* **Task details**: Repeat each entry verbatim.

**** Input records ****

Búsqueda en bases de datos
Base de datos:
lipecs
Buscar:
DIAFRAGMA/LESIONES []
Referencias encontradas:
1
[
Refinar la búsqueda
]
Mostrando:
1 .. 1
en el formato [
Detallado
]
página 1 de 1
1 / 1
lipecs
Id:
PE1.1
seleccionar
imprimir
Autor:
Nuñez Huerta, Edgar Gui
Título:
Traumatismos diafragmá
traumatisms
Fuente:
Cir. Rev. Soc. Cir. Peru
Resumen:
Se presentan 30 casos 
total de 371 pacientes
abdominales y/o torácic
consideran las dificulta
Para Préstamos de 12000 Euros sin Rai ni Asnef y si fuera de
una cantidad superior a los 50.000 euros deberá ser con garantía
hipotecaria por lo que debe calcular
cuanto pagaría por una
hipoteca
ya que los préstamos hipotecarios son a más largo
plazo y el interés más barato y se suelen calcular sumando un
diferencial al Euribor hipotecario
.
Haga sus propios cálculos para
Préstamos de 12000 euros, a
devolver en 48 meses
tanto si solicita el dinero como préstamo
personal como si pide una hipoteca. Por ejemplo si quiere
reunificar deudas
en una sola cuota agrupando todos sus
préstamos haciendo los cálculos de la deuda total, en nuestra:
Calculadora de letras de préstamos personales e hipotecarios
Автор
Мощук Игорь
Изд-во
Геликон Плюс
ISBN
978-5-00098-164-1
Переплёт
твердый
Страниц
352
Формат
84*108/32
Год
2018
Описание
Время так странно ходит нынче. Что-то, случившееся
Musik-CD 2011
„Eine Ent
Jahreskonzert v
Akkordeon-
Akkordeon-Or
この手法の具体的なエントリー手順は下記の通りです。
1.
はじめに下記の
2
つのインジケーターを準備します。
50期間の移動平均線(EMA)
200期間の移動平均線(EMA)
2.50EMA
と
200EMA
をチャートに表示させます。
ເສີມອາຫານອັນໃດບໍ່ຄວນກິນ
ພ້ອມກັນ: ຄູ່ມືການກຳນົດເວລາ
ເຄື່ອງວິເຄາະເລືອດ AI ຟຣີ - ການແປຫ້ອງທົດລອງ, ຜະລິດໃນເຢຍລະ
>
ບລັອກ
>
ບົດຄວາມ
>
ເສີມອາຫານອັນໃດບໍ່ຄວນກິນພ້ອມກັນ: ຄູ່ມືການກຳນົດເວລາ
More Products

****

* **Written response**:
Búsqueda en bases de datos
Base de datos:
lipecs
Buscar:
DIAFRAGMA/LESIONES []
Referencias encontradas:
1
[
Refinar la búsqueda
]
Mostrando:
1 .. 1
en el formato [
Detallado
]
página 1 de 1
1 / 1
lipecs
Id:
PE1.1
seleccionar
imprimir
Autor:
Nuñez Huerta, Edgar Gui
Título:
Traumatismos diafragmá
traumatisms
Fuente:
Cir. Rev. Soc. Cir. Peru
Resumen:
Se presentan 30 casos 
total de 371 pacientes
abdominales y/o torácic
consideran las dificulta
Para Préstamos de 12000 Euros sin Rai ni Asnef y si fuera de
una cantidad superior a los 50.000 euros deberá ser con garantía
hipotecaria por lo que debe calcular
cuanto pagaría por una
hipoteca
ya que los préstamos hipotecarios son a más largo
plazo y el interés más barato y se suelen calcular sumando un
diferencial al Euribor hipotecario
.
Haga sus propios cálculos para
Préstamos de 12000 euros, a
devolver en 48 meses
tanto si solicita el dinero como préstamo
personal como si pide una hipoteca. Por ejemplo si quiere
reunificar deudas
en una sola cuota agrupando todos sus
préstamos haciendo los cálculos de la deuda total, en nuestra:
Calculadora de letras de préstamos personales e hipotecarios
Автор
Мощук Игорь
Изд-во
Геликон Плюс
ISBN
978-5-00098-164-1
Переплёт
твердый
Страниц
352
Формат
84*108/32
Год
2018
Описание
Время так странно ходит нынче. Что-то, случившееся
Musik-CD 2011
„Eine Ent
Jahreskonzert v
Akkordeon-
Akkordeon-Or
この手法の具体的なエントリー手順は下記の通りです。
1.
はじめに下記の
2
つのインジケーターを準備します。
50期間の移動平均線(EMA)
200期間の移動平均線(EMA)
2.50EMA
と
200EMA
をチャートに表示させます。
ເສີມອາຫານອັນໃດບໍ່ຄວນກິນ
ພ້ອມກັນ: ຄູ່ມືການກຳນົດເວລາ
ເຄື່ອງວິເຄາະເລືອດ AI ຟຣີ - ການແປຫ້ອງທົດລອງ, ຜະລິດໃນເຢຍລະ
>
ບລັອກ
>
ບົດຄວາມ
>
ເສີມອາຫານອັນໃດບໍ່ຄວນກິນພ້ອມກັນ: ຄູ່ມືການກຳນົດເວລາ
More Products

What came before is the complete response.